Сибирская жуть-6. Дьявольское кольцо

22
18
20
22
24
26
28
30

Блажен, кто посетил сей мир

В его минуты роковые,

Его призвали Всеблагие

Как собеседника на пир.

Старик закрывал глаза… Он буквально видел, как Александр Сергеевич, красочно отводя правую руку, читает вавилонским вельможам на царском пиру, бросает слова в многоплеменное сборище базара, собирает вокруг себя кучки халдейских жрецов. Читает сначала по-русски, потом — в переводе на вавилонский, на арамейский, на египетский.

Трудно просчитать все варианты, как отнеслись бы к этому народы. Но, во всяком случае, эти слова были бы вполне понятны образованным людям того, Древнего, Востока. И были все основания отнести их к своему собственному времени… Но время было очень трудное. Людям всех народов, во всех странах было о чем и о ком думать, было чем заниматься.

Не стоит удивляться, что на всем Востоке решительно никто и решительно ничего не знал о великом, необъятно умном царе Соломоне.

Востоку было не до Соломона, и никого не интересовал его крохотный дикий народец, пасший коз вокруг Мертвого моря.

Ни в одной из бесчисленных летописей всего множества народов и стран Востока, ни в каких анналах, ни в чьих книгах не сохранилось о нем ни малейшего упоминания.

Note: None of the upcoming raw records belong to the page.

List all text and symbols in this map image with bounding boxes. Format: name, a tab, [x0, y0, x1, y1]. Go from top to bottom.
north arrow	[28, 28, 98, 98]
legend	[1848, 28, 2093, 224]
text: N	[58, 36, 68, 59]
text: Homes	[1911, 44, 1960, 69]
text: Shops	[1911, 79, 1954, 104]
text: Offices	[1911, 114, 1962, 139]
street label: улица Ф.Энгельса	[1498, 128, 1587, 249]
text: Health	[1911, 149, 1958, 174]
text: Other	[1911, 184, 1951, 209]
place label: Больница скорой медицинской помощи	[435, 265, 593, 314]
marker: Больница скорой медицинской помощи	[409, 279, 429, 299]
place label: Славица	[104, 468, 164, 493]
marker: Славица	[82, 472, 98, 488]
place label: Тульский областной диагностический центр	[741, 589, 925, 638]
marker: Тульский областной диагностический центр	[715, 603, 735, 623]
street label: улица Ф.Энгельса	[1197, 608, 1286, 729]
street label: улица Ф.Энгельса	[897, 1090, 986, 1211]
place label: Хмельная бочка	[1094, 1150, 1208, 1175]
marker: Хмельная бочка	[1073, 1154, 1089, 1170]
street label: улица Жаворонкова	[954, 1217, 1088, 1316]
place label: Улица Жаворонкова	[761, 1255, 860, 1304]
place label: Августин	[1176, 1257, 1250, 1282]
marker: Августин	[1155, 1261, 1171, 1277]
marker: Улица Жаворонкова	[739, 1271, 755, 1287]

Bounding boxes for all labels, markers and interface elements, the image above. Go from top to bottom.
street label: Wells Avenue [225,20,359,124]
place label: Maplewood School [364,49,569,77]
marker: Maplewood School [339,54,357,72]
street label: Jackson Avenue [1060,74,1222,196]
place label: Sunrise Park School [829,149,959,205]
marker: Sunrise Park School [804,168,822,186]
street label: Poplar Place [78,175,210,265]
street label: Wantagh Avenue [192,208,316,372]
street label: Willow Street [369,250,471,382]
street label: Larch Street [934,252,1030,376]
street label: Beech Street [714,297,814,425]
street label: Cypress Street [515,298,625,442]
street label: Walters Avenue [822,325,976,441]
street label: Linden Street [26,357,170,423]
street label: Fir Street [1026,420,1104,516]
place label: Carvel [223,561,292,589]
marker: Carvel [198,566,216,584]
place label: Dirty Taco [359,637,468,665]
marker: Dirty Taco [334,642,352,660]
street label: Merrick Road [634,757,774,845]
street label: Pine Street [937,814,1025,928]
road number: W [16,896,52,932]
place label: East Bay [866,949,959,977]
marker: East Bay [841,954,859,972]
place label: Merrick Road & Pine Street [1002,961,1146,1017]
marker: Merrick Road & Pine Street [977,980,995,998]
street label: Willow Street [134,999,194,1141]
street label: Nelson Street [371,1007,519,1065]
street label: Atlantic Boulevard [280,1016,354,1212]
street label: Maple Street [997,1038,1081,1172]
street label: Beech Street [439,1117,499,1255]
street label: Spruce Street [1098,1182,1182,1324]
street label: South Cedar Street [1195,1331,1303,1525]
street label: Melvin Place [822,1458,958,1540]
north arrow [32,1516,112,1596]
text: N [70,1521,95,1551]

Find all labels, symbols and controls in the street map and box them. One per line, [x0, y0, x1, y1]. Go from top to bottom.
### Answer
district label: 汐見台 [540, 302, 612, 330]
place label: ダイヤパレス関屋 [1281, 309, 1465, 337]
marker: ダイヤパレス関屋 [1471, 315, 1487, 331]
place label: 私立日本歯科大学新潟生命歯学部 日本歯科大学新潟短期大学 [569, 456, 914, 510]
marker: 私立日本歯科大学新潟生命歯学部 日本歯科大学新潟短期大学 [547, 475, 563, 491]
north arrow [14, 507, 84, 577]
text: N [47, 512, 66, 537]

Старик устал и от труда, и от жары; отдуваясь, он откинулся на стуле. Захотелось встать ногами на снег, умыться снегом, принять кожей лица бодрящий морозный поток воздуха. Пока были силы, он уезжал туда, где бывает снег, или забирался высоко в горы, где ледяная вода прыгала по запорошенным снегом камням, а испанцы с серыми лицами буквально лязгали зубами. Последние годы он не мог уже и этого, и были силы только вспоминать: и снег, и родной северный город. Все чаще вспоминалось до боли родное, запретное. Запретное потому, что нет толку рвать душу памятью про набережную Фонтанки или шпиль Петропавловской крепости — как он пастельно сияет в сумерках прозрачной летней ночи.

Принесла случайная молва

Чуждые, ненужные слова…

Летний сад, Фонтанка и Нева.

Вы, слова залетные… куда?

Здесь шумят чужие города,

И чужая радость и беда.

Нет, радость не всегда была чужая. Когда Василий Игнатьевич держал малыша на руках, показывал ему портреты в галерее — это была общая радость. И когда офицеры Франко обнимались, плакали и не стеснялись утирать слезы со щек под виселицей, где дрыгал ногами последний испанский коммунист, — это тоже была общая радость.

И беда была общая, — страшная беда, прогнавшая его из своей страны, заставившая принимать как свои несчастья этой далекой, чересчур жаркой для него страны.

А вот жара и духота, бархатистая угольно-черная тьма ночей так и не стала родной. Удивительно: жену не раздражала эта темнота, ей совершенно не мешала удушливая летняя жара. Старик удивлялся, забывая порой, что жена происходит от совсем другого народа, чем тот, к которому он имел честь принадлежать. Да, именно честь! Старик помнил, сколько дала миру Россия, он гордился тем, что он русский, и никогда не забывал об этом.

Старик всегда помнил и про свой народ, и про свои годы, но порой забывал возраст жены. Сколько ей сейчас: пятьдесят пять? Пятьдесят девять? Он забыл. Интересно, что даже сейчас, когда он почти лишился плоти, воспоминание о жене сразу же будило в душе нежность. Прав, до чего же прав был отец Хосе, священник с глазами ребенка!